With childhood obesity rates on the rise, parents who are looking for ways to get their kids moving may find help in an unlikely format: a video game. "Active Life: Outdoor Challenge" takes the active gaming that has made the Wii so popular and ups the ante.
Think of "Active Life: Outdoor Challenge" as the new "Wii Fit" for kids. Not only do you use the Wii remote while swinging your arms, but this game gets your feet and body moving too. The game comes with a special Active Life Mat Controller, a pad which looks similar to the kind used to play "Dance Dance Revolution" (DDR) games. This pad has colored shapes onto which you place your feet. With the mat on the floor and the Wii remote in your hand, you will jump on a trampoline, slide down a slick pipe while avoiding obstacles, leap hurdles, sprint across a path of raised stones, speed skate through an obstacle course and much more. And all of these sweat-inducing activities take place from the comfort of your living room.
Unlike "Wii Fit," which is centered around the use of the somewhat delicate Balance Board that can't take the pounding of running and jumping, "Outdoor Challenge's" mat controller can handle anything a child can deliver. In fact, the game demands that kids run, jump, hop and even sit on the mat controller.
Not only does "Outdoor Challenge" encourage kids to be very physical, but it also does an excellent job of supporting social gaming, a preference noted in the newest Pew Internet study of U.S. teenagers who play video games.
"Outdoor Challenge" has 16 active games. Unlike other Wii compilations where only some of the games in the bundle are good, in this bundle, all 16 are exciting to explore. Kids will jump on the mat to make their avatar perform tricks in the air while trampolining in the middle of a lake. They will sit on the mat to simulate sliding on a boogie board inside a pipe where leaning from one side to another pushes you up the side of the wall to collect speed boosts and avoid obstacles. Other games are as simple as jumping a virtual rope, running a sprint challenge or jumping virtual hurdles, and yet they are all fun in this game's high-energy environment.

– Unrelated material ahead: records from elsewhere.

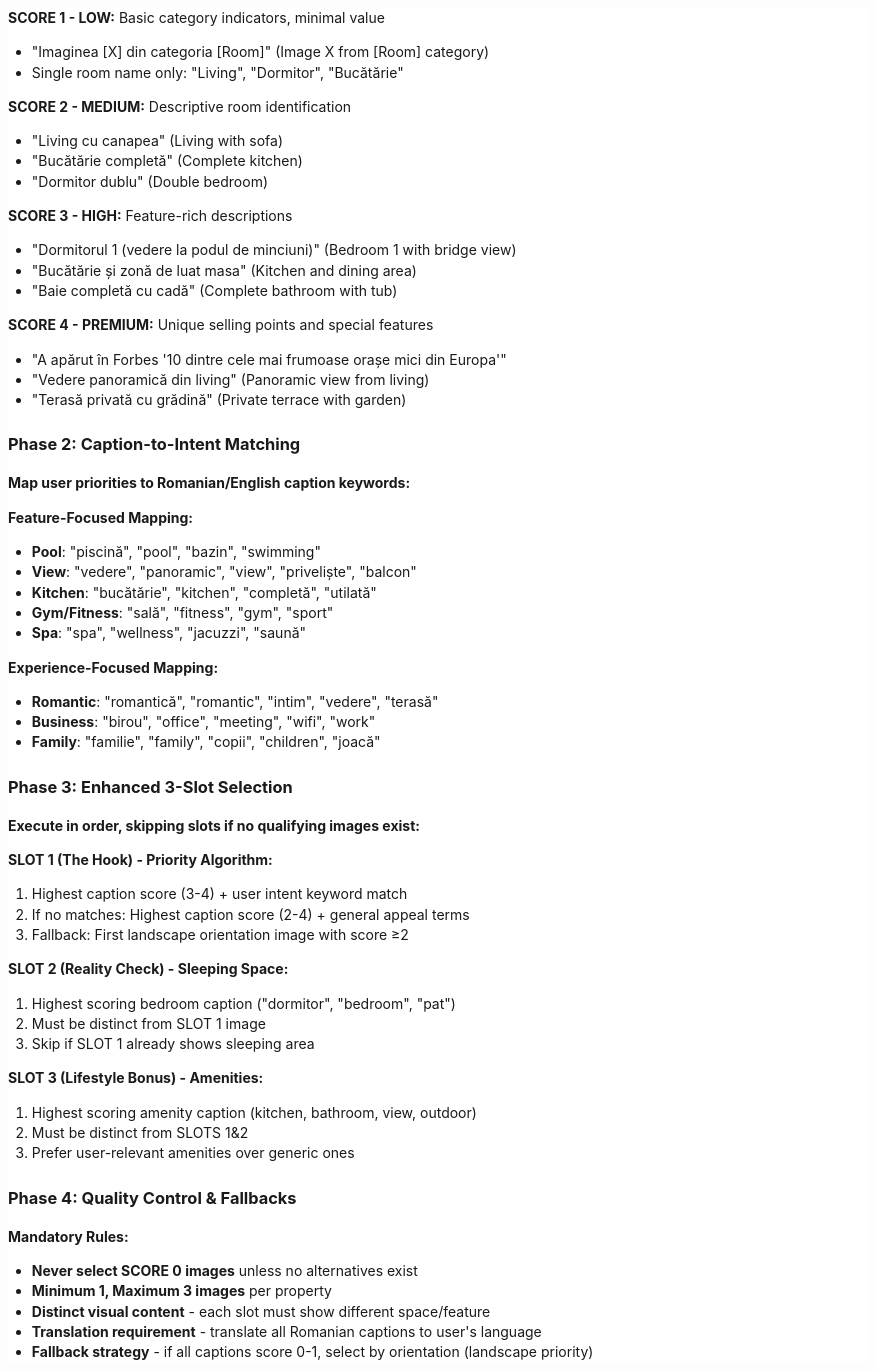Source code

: **SCORE 1 - LOW:** Basic category indicators, minimal value
- "Imaginea [X] din categoria [Room]" (Image X from [Room] category)
- Single room name only: "Living", "Dormitor", "Bucătărie"

**SCORE 2 - MEDIUM:** Descriptive room identification
- "Living cu canapea" (Living with sofa)
- "Bucătărie completă" (Complete kitchen)
- "Dormitor dublu" (Double bedroom)

**SCORE 3 - HIGH:** Feature-rich descriptions
- "Dormitorul 1 (vedere la podul de minciuni)" (Bedroom 1 with bridge view)
- "Bucătărie și zonă de luat masa" (Kitchen and dining area)
- "Baie completă cu cadă" (Complete bathroom with tub)

**SCORE 4 - PREMIUM:** Unique selling points and special features
- "A apărut în Forbes '10 dintre cele mai frumoase orașe mici din Europa'"
- "Vedere panoramică din living" (Panoramic view from living)
- "Terasă privată cu grădină" (Private terrace with garden)

### Phase 2: Caption-to-Intent Matching
**Map user priorities to Romanian/English caption keywords:**

**Feature-Focused Mapping:**
- **Pool**: "piscină", "pool", "bazin", "swimming"
- **View**: "vedere", "panoramic", "view", "priveliște", "balcon"
- **Kitchen**: "bucătărie", "kitchen", "completă", "utilată"
- **Gym/Fitness**: "sală", "fitness", "gym", "sport"
- **Spa**: "spa", "wellness", "jacuzzi", "saună"

**Experience-Focused Mapping:**
- **Romantic**: "romantică", "romantic", "intim", "vedere", "terasă"
- **Business**: "birou", "office", "meeting", "wifi", "work"
- **Family**: "familie", "family", "copii", "children", "joacă"

### Phase 3: Enhanced 3-Slot Selection
**Execute in order, skipping slots if no qualifying images exist:**

**SLOT 1 (The Hook) - Priority Algorithm:**
1. Highest caption score (3-4) + user intent keyword match
2. If no matches: Highest caption score (2-4) + general appeal terms
3. Fallback: First landscape orientation image with score ≥2

**SLOT 2 (Reality Check) - Sleeping Space:**
1. Highest scoring bedroom caption ("dormitor", "bedroom", "pat")
2. Must be distinct from SLOT 1 image
3. Skip if SLOT 1 already shows sleeping area

**SLOT 3 (Lifestyle Bonus) - Amenities:**
1. Highest scoring amenity caption (kitchen, bathroom, view, outdoor)
2. Must be distinct from SLOTS 1&2
3. Prefer user-relevant amenities over generic ones

### Phase 4: Quality Control & Fallbacks
**Mandatory Rules:**
- **Never select SCORE 0 images** unless no alternatives exist
- **Minimum 1, Maximum 3 images** per property
- **Distinct visual content** - each slot must show different space/feature
- **Translation requirement** - translate all Romanian captions to user's language
- **Fallback strategy** - if all captions score 0-1, select by orientation (landscape priority)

You can approach the games as either a single player or with a friend in multiplayer, and within each mode, there are three ways to enjoy the games.
If you are exploring the game alone, you can go on an outdoor adventure where you work your way through a sequence of three games, grouped by degree of difficulty. You can also choose the type of excersize training you want from a variety of possibilities including full body exercises, upper body training, and five-minute workouts. In this single-player mode, the game keeps track of your daily "Active Points" and charts them on a graph. You can also decide to simply explore the games in free play.
While the single-player mode is fun, "Outdoor Challenge" really shines when explored by two kids together. As in the single player mode, two friends can compete in an outdoor adventure which creates courses of three games each.
For more competition, kids can go head-to-head in the games of their choice in a mode called "Friend Battle." In most of those games, kids will stand side by side on the mat and see a split-screen for the game.
And for friends that would rather help each other instead of competing, there's a "Teamwork" mode. This mode has several games but one is unique. In it, two kids traverse a waterfall cliff face by having one stand on the mat to jump from one rock outcropping to another, while the other player uses the Wii remote turned horizontally to pull upwards in timing with the jumps. One person doing their part is not enough to succeed; this game relies on both kids working together. Count on many high fives passing between players when they finally succeed.
This is the first game in a series of Active Life games. Because this game is so good at creating exciting ways for kids and families to exercise together, let's hope that the next one comes along soon.
RATING 5 stars (out of 5) Best for ages 4 to 99 From Namco Bandai, www.playactivelife.com, $59.99, Wii.
Jinny Gudmundsen is the kid-tech columnist for USA Today.com and Gannett News Service, and is also the editor of Computing with Kids Ezine.